Start Date: July 14, 2003 - every day!!
Well, I did a traditional steak day (only 1 all day!!) and am down into my window today. Actually dropped 3lbs and am below LDW . 147.4!

It was a long, hard day yestereday and not being able to really eat or have some wine (which would have been wonderful even though I rarely drink!!). My mom is being released from the nursing home/rehab Sat. She's not strong enough to just go home alone, so I spent the day appealing her release, interviewing caregivers, talking to insurance, assisted living fac. etc. Frustrating, long and draining day. Meanwhile dd (8) decided to take advantage of me being on the phone all day and was repeatedly disobedient. Unbelieveably so!! I was at the end of my rope and was screaming at her by the end of the day. She did have it coming, but I rarely scream like that.

I am feeling better today. I've made my calls, scheudled her service and am taking the rest of the day off. Going for a pedicure should be fun. Dd(11) has a sleepover tonight. So I'll do something fun w/ dd(8).

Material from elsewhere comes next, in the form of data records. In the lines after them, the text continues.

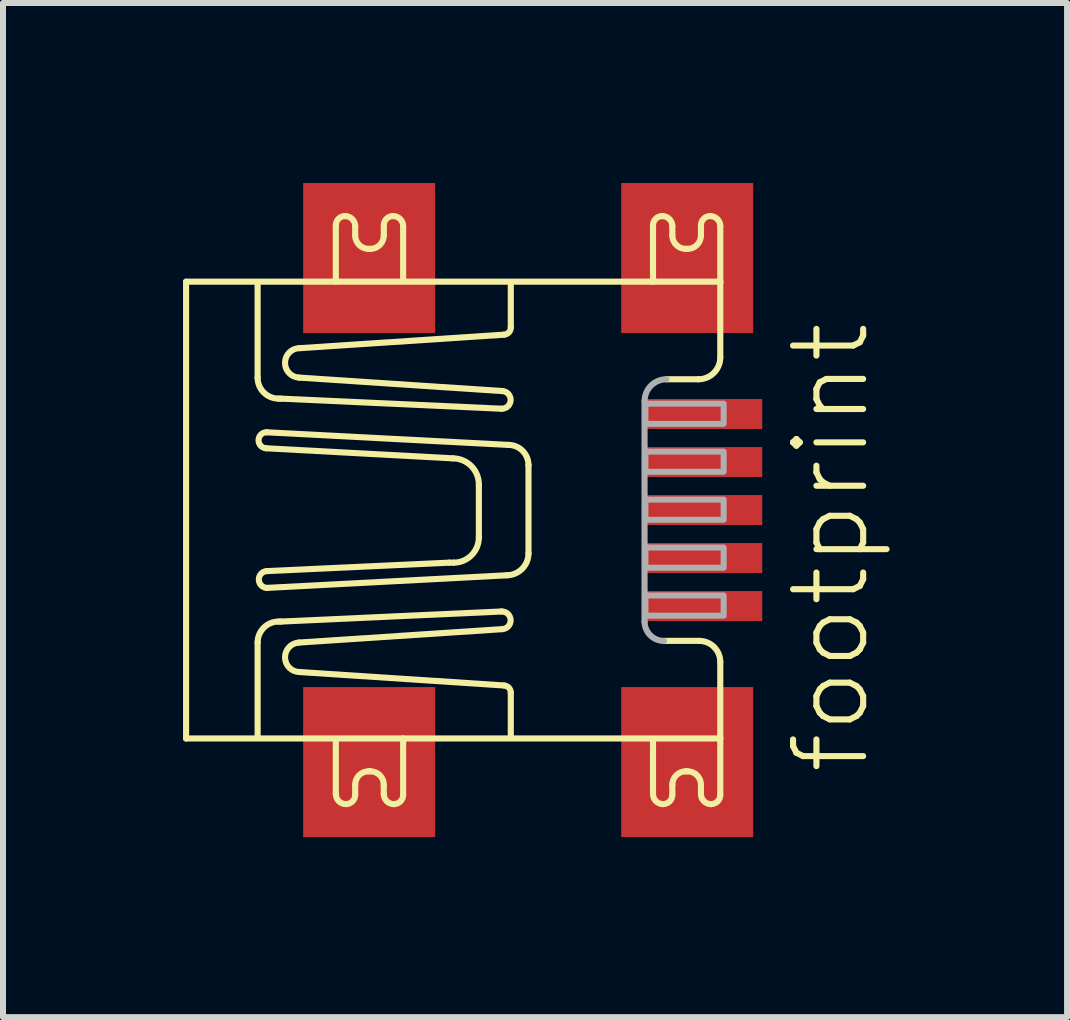
<source format=kicad_pcb>
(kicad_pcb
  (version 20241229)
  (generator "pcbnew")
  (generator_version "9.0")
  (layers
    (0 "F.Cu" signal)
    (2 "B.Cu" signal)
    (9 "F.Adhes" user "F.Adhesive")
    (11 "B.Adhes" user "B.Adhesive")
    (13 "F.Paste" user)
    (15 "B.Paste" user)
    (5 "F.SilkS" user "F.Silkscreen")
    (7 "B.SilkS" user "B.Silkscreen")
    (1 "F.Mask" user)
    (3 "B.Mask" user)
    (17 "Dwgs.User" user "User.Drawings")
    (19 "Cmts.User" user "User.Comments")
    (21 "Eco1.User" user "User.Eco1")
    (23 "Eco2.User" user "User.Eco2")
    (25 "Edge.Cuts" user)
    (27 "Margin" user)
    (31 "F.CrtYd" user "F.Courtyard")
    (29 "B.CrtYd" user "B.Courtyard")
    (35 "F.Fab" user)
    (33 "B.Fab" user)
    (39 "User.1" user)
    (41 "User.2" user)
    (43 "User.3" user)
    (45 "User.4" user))
  (footprint "footprint"
    (layer "F.Cu")
    (at 6.402 5.45)
    (property "Reference" "footprint" (at 5.08 4.445 90) (layer "F.SilkS") (effects (font (size 1.168 1.168) (thickness 0.102)) (justify left bottom)))
    (fp_line (start -6.351 -3.806) (end 2.551 -3.806) (stroke (width 0.102) (type solid)) (layer "F.SilkS"))
    (fp_line (start -6.351 3.806) (end -6.351 -3.806) (stroke (width 0.102) (type solid)) (layer "F.SilkS"))
    (fp_line (start -5.159 -3.75) (end -5.159 -2.208) (stroke (width 0.102) (type solid)) (layer "F.SilkS"))
    (fp_line (start -5.159 3.75) (end -5.159 2.208) (stroke (width 0.102) (type solid)) (layer "F.SilkS"))
    (fp_line (start -5.019 -1.03) (end -1.907 -0.862) (stroke (width 0.102) (type solid)) (layer "F.SilkS"))
    (fp_line (start -5.005 1.297) (end -1.01 1.087) (stroke (width 0.102) (type solid)) (layer "F.SilkS"))
    (fp_line (start -4.809 -1.857) (end -4.767 -1.857) (stroke (width 0.102) (type solid)) (layer "F.SilkS"))
    (fp_line (start -4.809 1.858) (end -4.767 1.858) (stroke (width 0.102) (type solid)) (layer "F.SilkS"))
    (fp_line (start -4.767 -1.857) (end -1.094 -1.689) (stroke (width 0.102) (type solid)) (layer "F.SilkS"))
    (fp_line (start -4.767 1.858) (end -1.094 1.69) (stroke (width 0.102) (type solid)) (layer "F.SilkS"))
    (fp_line (start -4.458 -2.698) (end -1.052 -2.923) (stroke (width 0.102) (type solid)) (layer "F.SilkS"))
    (fp_line (start -4.458 2.699) (end -1.052 2.923) (stroke (width 0.102) (type solid)) (layer "F.SilkS"))
    (fp_line (start -3.856 4.732) (end -3.856 3.862) (stroke (width 0.102) (type solid)) (layer "F.SilkS"))
    (fp_line (start -3.856 -3.806) (end -3.856 -4.745) (stroke (width 0.102) (type solid)) (layer "F.SilkS"))
    (fp_line (start -3.701 -4.899) (end -3.701 -4.899) (stroke (width 0.102) (type solid)) (layer "F.SilkS"))
    (fp_line (start -3.533 4.577) (end -3.533 4.746) (stroke (width 0.102) (type solid)) (layer "F.SilkS"))
    (fp_line (start -3.533 -4.731) (end -3.533 -4.577) (stroke (width 0.102) (type solid)) (layer "F.SilkS"))
    (fp_line (start -3.309 -4.353) (end -3.281 -4.353) (stroke (width 0.102) (type solid)) (layer "F.SilkS"))
    (fp_line (start -3.281 4.353) (end -3.309 4.353) (stroke (width 0.102) (type solid)) (layer "F.SilkS"))
    (fp_line (start -3.057 4.732) (end -3.057 4.577) (stroke (width 0.102) (type solid)) (layer "F.SilkS"))
    (fp_line (start -3.056 -4.577) (end -3.056 -4.745) (stroke (width 0.102) (type solid)) (layer "F.SilkS"))
    (fp_line (start -2.888 4.9) (end -2.888 4.9) (stroke (width 0.102) (type solid)) (layer "F.SilkS"))
    (fp_line (start -2.734 3.806) (end -6.351 3.806) (stroke (width 0.102) (type solid)) (layer "F.SilkS"))
    (fp_line (start -2.734 3.806) (end -2.734 4.746) (stroke (width 0.102) (type solid)) (layer "F.SilkS"))
    (fp_line (start -2.734 -4.731) (end -2.734 -3.862) (stroke (width 0.102) (type solid)) (layer "F.SilkS"))
    (fp_line (start -1.963 0.876) (end -5.005 1.017) (stroke (width 0.102) (type solid)) (layer "F.SilkS"))
    (fp_line (start -1.893 0.876) (end -1.963 0.876) (stroke (width 0.102) (type solid)) (layer "F.SilkS"))
    (fp_line (start -1.472 -0.427) (end -1.472 0.456) (stroke (width 0.102) (type solid)) (layer "F.SilkS"))
    (fp_line (start -1.08 -1.983) (end -4.472 -2.208) (stroke (width 0.102) (type solid)) (layer "F.SilkS"))
    (fp_line (start -1.08 1.984) (end -4.472 2.208) (stroke (width 0.102) (type solid)) (layer "F.SilkS"))
    (fp_line (start -0.982 -1.086) (end -5.005 -1.296) (stroke (width 0.102) (type solid)) (layer "F.SilkS"))
    (fp_line (start -0.94 -3.049) (end -0.94 -3.75) (stroke (width 0.102) (type solid)) (layer "F.SilkS"))
    (fp_line (start -0.94 3.049) (end -0.94 3.75) (stroke (width 0.102) (type solid)) (layer "F.SilkS"))
    (fp_line (start -0.645 0.722) (end -0.645 -0.75) (stroke (width 0.102) (type solid)) (layer "F.SilkS"))
    (fp_line (start 1.43 4.732) (end 1.43 3.862) (stroke (width 0.102) (type solid)) (layer "F.SilkS"))
    (fp_line (start 1.43 -3.806) (end 1.43 -4.745) (stroke (width 0.102) (type solid)) (layer "F.SilkS"))
    (fp_line (start 1.584 -4.899) (end 1.584 -4.899) (stroke (width 0.102) (type solid)) (layer "F.SilkS"))
    (fp_line (start 1.612 2.18) (end 2.201 2.18) (stroke (width 0.102) (type solid)) (layer "F.SilkS"))
    (fp_line (start 1.752 4.577) (end 1.752 4.746) (stroke (width 0.102) (type solid)) (layer "F.SilkS"))
    (fp_line (start 1.752 -4.731) (end 1.752 -4.577) (stroke (width 0.102) (type solid)) (layer "F.SilkS"))
    (fp_line (start 1.976 -4.353) (end 2.005 -4.353) (stroke (width 0.102) (type solid)) (layer "F.SilkS"))
    (fp_line (start 2.004 4.353) (end 1.976 4.353) (stroke (width 0.102) (type solid)) (layer "F.SilkS"))
    (fp_line (start 2.187 -2.18) (end 1.654 -2.18) (stroke (width 0.102) (type solid)) (layer "F.SilkS"))
    (fp_line (start 2.229 4.732) (end 2.229 4.577) (stroke (width 0.102) (type solid)) (layer "F.SilkS"))
    (fp_line (start 2.229 -4.577) (end 2.229 -4.745) (stroke (width 0.102) (type solid)) (layer "F.SilkS"))
    (fp_line (start 2.397 4.9) (end 2.397 4.9) (stroke (width 0.102) (type solid)) (layer "F.SilkS"))
    (fp_line (start 2.551 -3.806) (end 2.551 -2.544) (stroke (width 0.102) (type solid)) (layer "F.SilkS"))
    (fp_line (start 2.551 2.531) (end 2.551 3.806) (stroke (width 0.102) (type solid)) (layer "F.SilkS"))
    (fp_line (start 2.551 3.806) (end -2.734 3.806) (stroke (width 0.102) (type solid)) (layer "F.SilkS"))
    (fp_line (start 2.551 3.806) (end 2.551 4.746) (stroke (width 0.102) (type solid)) (layer "F.SilkS"))
    (fp_line (start 2.551 -4.731) (end 2.551 -3.792) (stroke (width 0.102) (type solid)) (layer "F.SilkS"))
    (fp_arc (start -5.1592 2.2083) (mid -5.056512 1.960488) (end -4.808701 1.857799) (stroke (width 0.1016) (type solid)) (layer "F.SilkS"))
    (fp_arc (start -5.0191 -1.0301) (mid -5.1453 -1.1703) (end -5.0051 -1.2965) (stroke (width 0.1016) (type solid)) (layer "F.SilkS"))
    (fp_arc (start -5.0051 1.297) (mid -5.138901 1.15685) (end -5.0051 1.0167) (stroke (width 0.1016) (type solid)) (layer "F.SilkS"))
    (fp_arc (start -4.808799 -1.857199) (mid -5.05667 -1.959829) (end -5.1593 -2.2077) (stroke (width 0.1016) (type solid)) (layer "F.SilkS"))
    (fp_arc (start -4.4724 -2.2077) (mid -4.701722 -2.459792) (end -4.4584 -2.698399) (stroke (width 0.1016) (type solid)) (layer "F.SilkS"))
    (fp_arc (start -4.4583 2.698999) (mid -4.701622 2.460392) (end -4.4723 2.2083) (stroke (width 0.1016) (type solid)) (layer "F.SilkS"))
    (fp_arc (start -3.8555 -4.7451) (mid -3.810477 -4.854348) (end -3.701199 -4.899301) (stroke (width 0.1016) (type solid)) (layer "F.SilkS"))
    (fp_arc (start -3.7013 -4.8993) (mid -3.582365 -4.850035) (end -3.5331 -4.7311) (stroke (width 0.1016) (type solid)) (layer "F.SilkS"))
    (fp_arc (start -3.6874 4.8999) (mid -3.806335 4.850635) (end -3.8556 4.7317) (stroke (width 0.1016) (type solid)) (layer "F.SilkS"))
    (fp_arc (start -3.5332 4.7457) (mid -3.578364 4.854736) (end -3.6874 4.8999) (stroke (width 0.1016) (type solid)) (layer "F.SilkS"))
    (fp_arc (start -3.533199 4.577501) (mid -3.467533 4.418867) (end -3.3089 4.3532) (stroke (width 0.1016) (type solid)) (layer "F.SilkS"))
    (fp_arc (start -3.308799 -4.352599) (mid -3.467462 -4.418237) (end -3.5331 -4.5769) (stroke (width 0.1016) (type solid)) (layer "F.SilkS"))
    (fp_arc (start -3.280798 4.3532) (mid -3.122107 4.418808) (end -3.0565 4.5775) (stroke (width 0.1016) (type solid)) (layer "F.SilkS"))
    (fp_arc (start -3.0564 -4.7451) (mid -3.011236 -4.854136) (end -2.9022 -4.8993) (stroke (width 0.1016) (type solid)) (layer "F.SilkS"))
    (fp_arc (start -3.0564 -4.5769) (mid -3.122037 -4.418237) (end -3.2807 -4.3526) (stroke (width 0.1016) (type solid)) (layer "F.SilkS"))
    (fp_arc (start -2.9022 -4.8993) (mid -2.783265 -4.850035) (end -2.734 -4.7311) (stroke (width 0.1016) (type solid)) (layer "F.SilkS"))
    (fp_arc (start -2.8883 4.8999) (mid -3.007235 4.850635) (end -3.0565 4.7317) (stroke (width 0.1016) (type solid)) (layer "F.SilkS"))
    (fp_arc (start -2.7341 4.7457) (mid -2.779123 4.854948) (end -2.8884 4.8999) (stroke (width 0.1016) (type solid)) (layer "F.SilkS"))
    (fp_arc (start -1.9069 -0.8619) (mid -1.599591 -0.734609) (end -1.4723 -0.4273) (stroke (width 0.1016) (type solid)) (layer "F.SilkS"))
    (fp_arc (start -1.4723 0.4559) (mid -1.595492 0.753309) (end -1.892901 0.876499) (stroke (width 0.1016) (type solid)) (layer "F.SilkS"))
    (fp_arc (start -1.0937 1.6896) (mid -0.939799 1.829813) (end -1.079698 1.983999) (stroke (width 0.1016) (type solid)) (layer "F.SilkS"))
    (fp_arc (start -1.079798 -1.983399) (mid -0.939899 -1.829213) (end -1.0938 -1.689) (stroke (width 0.1016) (type solid)) (layer "F.SilkS"))
    (fp_arc (start -1.0517 2.9233) (mid -0.96976 2.963358) (end -0.9395 3.0494) (stroke (width 0.1016) (type solid)) (layer "F.SilkS"))
    (fp_arc (start -0.981699 -1.086199) (mid -0.743817 -0.987582) (end -0.6452 -0.7497) (stroke (width 0.1016) (type solid)) (layer "F.SilkS"))
    (fp_arc (start -0.9396 -3.0488) (mid -0.969859 -2.962758) (end -1.0518 -2.9227) (stroke (width 0.1016) (type solid)) (layer "F.SilkS"))
    (fp_arc (start -0.6452 0.7223) (mid -0.75196 0.98004) (end -1.0097 1.0868) (stroke (width 0.1016) (type solid)) (layer "F.SilkS"))
    (fp_arc (start 1.4297 -4.7451) (mid 1.474782 -4.854289) (end 1.584 -4.8993) (stroke (width 0.1016) (type solid)) (layer "F.SilkS"))
    (fp_arc (start 1.5839 -4.8993) (mid 1.702835 -4.850035) (end 1.7521 -4.7311) (stroke (width 0.1016) (type solid)) (layer "F.SilkS"))
    (fp_arc (start 1.5978 4.8999) (mid 1.478865 4.850635) (end 1.4296 4.7317) (stroke (width 0.1016) (type solid)) (layer "F.SilkS"))
    (fp_arc (start 1.752 4.5775) (mid 1.817696 4.418896) (end 1.9763 4.3532) (stroke (width 0.1016) (type solid)) (layer "F.SilkS"))
    (fp_arc (start 1.752 4.7457) (mid 1.706836 4.854736) (end 1.5978 4.8999) (stroke (width 0.1016) (type solid)) (layer "F.SilkS"))
    (fp_arc (start 1.9764 -4.3526) (mid 1.817796 -4.418296) (end 1.7521 -4.5769) (stroke (width 0.1016) (type solid)) (layer "F.SilkS"))
    (fp_arc (start 2.004401 4.353199) (mid 2.163093 4.418808) (end 2.2287 4.5775) (stroke (width 0.1016) (type solid)) (layer "F.SilkS"))
    (fp_arc (start 2.2006 2.1802) (mid 2.44847 2.28283) (end 2.551099 2.530701) (stroke (width 0.1016) (type solid)) (layer "F.SilkS"))
    (fp_arc (start 2.228799 -4.576901) (mid 2.163133 -4.418267) (end 2.0045 -4.3526) (stroke (width 0.1016) (type solid)) (layer "F.SilkS"))
    (fp_arc (start 2.2288 -4.7451) (mid 2.273964 -4.854136) (end 2.383 -4.8993) (stroke (width 0.1016) (type solid)) (layer "F.SilkS"))
    (fp_arc (start 2.383 -4.8993) (mid 2.501935 -4.850035) (end 2.5512 -4.7311) (stroke (width 0.1016) (type solid)) (layer "F.SilkS"))
    (fp_arc (start 2.3969 4.8999) (mid 2.277965 4.850635) (end 2.2287 4.7317) (stroke (width 0.1016) (type solid)) (layer "F.SilkS"))
    (fp_arc (start 2.5511 -2.5442) (mid 2.44437 -2.28643) (end 2.186601 -2.179699) (stroke (width 0.1016) (type solid)) (layer "F.SilkS"))
    (fp_arc (start 2.5511 4.7457) (mid 2.506047 4.854919) (end 2.396798 4.8999) (stroke (width 0.1016) (type solid)) (layer "F.SilkS"))
    (fp_line (start 1.289 -1.815) (end 1.289 1.858) (stroke (width 0.102) (type solid)) (layer "F.Fab"))
    (fp_arc (start 1.2894 -1.8152) (mid 1.39616 -2.07294) (end 1.6539 -2.1797) (stroke (width 0.1016) (type solid)) (layer "F.Fab"))
    (fp_arc (start 1.6118 2.1802) (mid 1.383829 2.085771) (end 1.2894 1.8578) (stroke (width 0.1016) (type solid)) (layer "F.Fab"))
    (fp_poly (pts (xy 1.303 -1.437) (xy 2.607 -1.437) (xy 2.607 -1.773) (xy 1.303 -1.773)) (stroke (width 0.1) (type solid)) (fill no) (layer "F.Fab"))
    (fp_poly (pts (xy 1.303 -0.638) (xy 2.607 -0.638) (xy 2.607 -0.974) (xy 1.303 -0.974)) (stroke (width 0.1) (type solid)) (fill no) (layer "F.Fab"))
    (fp_poly (pts (xy 1.303 0.162) (xy 2.607 0.162) (xy 2.607 -0.175) (xy 1.303 -0.175)) (stroke (width 0.1) (type solid)) (fill no) (layer "F.Fab"))
    (fp_poly (pts (xy 1.303 0.961) (xy 2.607 0.961) (xy 2.607 0.624) (xy 1.303 0.624)) (stroke (width 0.1) (type solid)) (fill no) (layer "F.Fab"))
    (fp_poly (pts (xy 1.303 1.76) (xy 2.607 1.76) (xy 2.607 1.423) (xy 1.303 1.423)) (stroke (width 0.1) (type solid)) (fill no) (layer "F.Fab"))
    (pad "1" smd rect (at 2.25 -1.6) (size 2 0.5) (layers "F.Cu" "F.Mask" "F.Paste"))
    (pad "2" smd rect (at 2.25 -0.8) (size 2 0.5) (layers "F.Cu" "F.Mask" "F.Paste"))
    (pad "3" smd rect (at 2.25 0) (size 2 0.5) (layers "F.Cu" "F.Mask" "F.Paste"))
    (pad "4" smd rect (at 2.25 0.8) (size 2 0.5) (layers "F.Cu" "F.Mask" "F.Paste"))
    (pad "5" smd rect (at 2.25 1.6) (size 2 0.5) (layers "F.Cu" "F.Mask" "F.Paste"))
    (pad "M1" smd rect (at -3.3 4.2) (size 2.2 2.5) (layers "F.Cu" "F.Mask" "F.Paste"))
    (pad "M2" smd rect (at -3.3 -4.2) (size 2.2 2.5) (layers "F.Cu" "F.Mask" "F.Paste"))
    (pad "M3" smd rect (at 2 -4.2) (size 2.2 2.5) (layers "F.Cu" "F.Mask" "F.Paste"))
    (pad "M4" smd rect (at 2 4.2) (size 2.2 2.5) (layers "F.Cu" "F.Mask" "F.Paste"))
    (zone (net_name "") (layer "F.Cu") (hatch edge 0.508) (connect_pads) (min_thickness 0.254) (filled_areas_thickness no) (keepout (tracks not_allowed) (vias not_allowed) (pads not_allowed) (copperpour not_allowed) (footprints allowed)) (placement (enabled no)) (fill) (polygon (pts (xy 0.002 9.3) (xy 1.977 9.3) (xy 1.977 1.6) (xy 0.002 1.6))))
    (zone (net_name "") (layer "F.Cu") (hatch edge 0.508) (connect_pads) (min_thickness 0.254) (filled_areas_thickness no) (keepout (tracks not_allowed) (vias not_allowed) (pads not_allowed) (copperpour not_allowed) (footprints allowed)) (placement (enabled no)) (fill) (polygon (pts (xy 1.977 8.375) (xy 4.227 8.375) (xy 4.227 2.525) (xy 1.977 2.525))))
    (zone (net_name "") (layer "F.Cu") (hatch edge 0.508) (connect_pads) (min_thickness 0.254) (filled_areas_thickness no) (keepout (tracks not_allowed) (vias not_allowed) (pads not_allowed) (copperpour not_allowed) (footprints allowed)) (placement (enabled no)) (fill) (polygon (pts (xy 4.227 9.3) (xy 5.952 9.3) (xy 5.952 1.6) (xy 4.227 1.6))))
    (zone (net_name "") (layer "F.Cu") (hatch edge 0.508) (connect_pads) (min_thickness 0.254) (filled_areas_thickness no) (keepout (tracks not_allowed) (vias not_allowed) (pads not_allowed) (copperpour not_allowed) (footprints allowed)) (placement (enabled no)) (fill) (polygon (pts (xy 5.952 7.3) (xy 7.627 7.3) (xy 7.627 3.6) (xy 5.952 3.6)))))
  (gr_rect
    (start -3 -3)
    (end 14.732 13.9)
    (stroke (width 0.1) (type default))
    (fill no)
    (layer "Edge.Cuts")))
</source>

Deb-how old is your dd? Mine is on the verge of puberty. I keep hoping/waiting for her growth spurt. I know in the next few years her body will be changing dramatically. I am praying it's up, not out!! But, I don't want to be making a mountain out of a molehill. She's a vball player and loves it. She practices hard and is quite active. I'm sure it'll even out for her soon. But I hate seeing her uncomfortable and self-conscious about her belly. I've BTDT, and more b/c my diet was filled w/ candy bars and chips and hers isn't. I can't imagine what she'd look like if she ate like I used to as a kid.

Happy Friday. Let's make it a good, clean but fun filled weekend!